Because my experience is when you’re at work and your kids’ school’s name flashes on your phone, it’s never good news. They aren’t calling to say, ‘Look Mrs Hunter, the principal just wanted me to call to let you know how marvellous your daughter is.’

No, it’s always, she’s vomited, he’s sprained an ankle, her braces are hurting.

He’s got a nasty bump on his head … can you arrange for him to be picked up?

Sarah Jessica Parker in 'I Don't Know How She Does It'. Image via Tumblr.

I always have one eye on the phone. Always.

My dream is to throw myself into my work, to completely lose myself in the mad joy of creating a campaign. I want to look up from my desk and say, ‘Bloody hell, is it midnight? How did that happen?’

Technically I can do it. My husband has changed his working hours to start later so he can do drop-offs and he can often re-jig things when I need to stay late, as I will for him, and I wouldn’t leave the kids with someone I didn’t trust. But it’s invariably me who makes gets the ducks in a row.

I never have the luxury of simply being late. I feel like I’m driving the family bus and no one else knows how to get it back on the road, fast, when something comes loose. Certainly someone else can learn, but it would take time – I’ve been handling this thing 14 years.

Try this: “50 things I will tell my daughter”.

I hold so much in my head, and I’m not by nature an organised person. I not only know the after-school schedules of my kids but also those of their friends (no point in asking Janine if she can drop my boy home from swimming. Her son has soccer trials – but only on the last two Thursdays of term). Kids’ friendships can be fluid too, and it’s a job keeping up. I try to know who’s playing with whom. Not essential information, but often useful.

I wonder if it’s a gender thing? Are women hard-wired in a gatherer-type way to keep tabs on everybody? So we know where everyone is, who they’re with, and if they’re happy (this is another surprise with older kids, they’re no easier to read than little ones - just because they have words doesn’t guarantee they’ll use them).

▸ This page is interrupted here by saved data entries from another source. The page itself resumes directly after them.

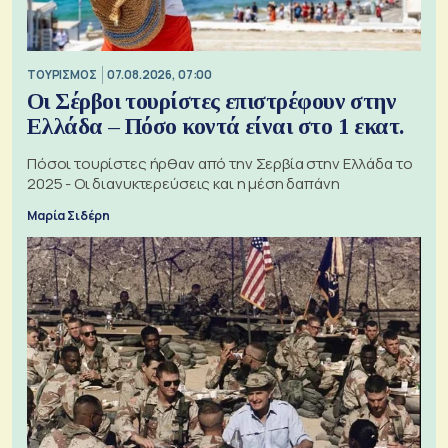
ΤΟΥΡΙΣΜΟΣ
07.08.2026, 07:00
Οι Σέρβοι τουρίστες επιστρέφουν στην
Ελλάδα – Πόσο κοντά είναι στο 1 εκατ.
Πόσοι τουρίστες ήρθαν από την Σερβία στην Ελλάδα το
2025 - Οι διανυκτερεύσεις και η μέση δαπάνη
Μαρία Σιδέρη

When men leave for work, does the hunter instinct kick in? Do they leave the tribe behind mentally as well as physically so they can kill the metaphorical wildebeest, without giving a thought to whether anyone at home has done their Mathletics?

I don’t believe women are more loving towards their children (I would never ask my kids who’s their more engaged parent, because I pretty much know their answer and frankly, I don’t want to hear it) but every woman I speak to about keeping, ‘one eye on the phone’ knows exactly what I mean. The men (some, not all) I speak with are a bit surprised or suggest it’s my fault – I’m too controlling, too fussy, just let go, it’ll be all right.

They could have a point. And I’m optimistic - it will be all right. Just as long as my phone stays charged.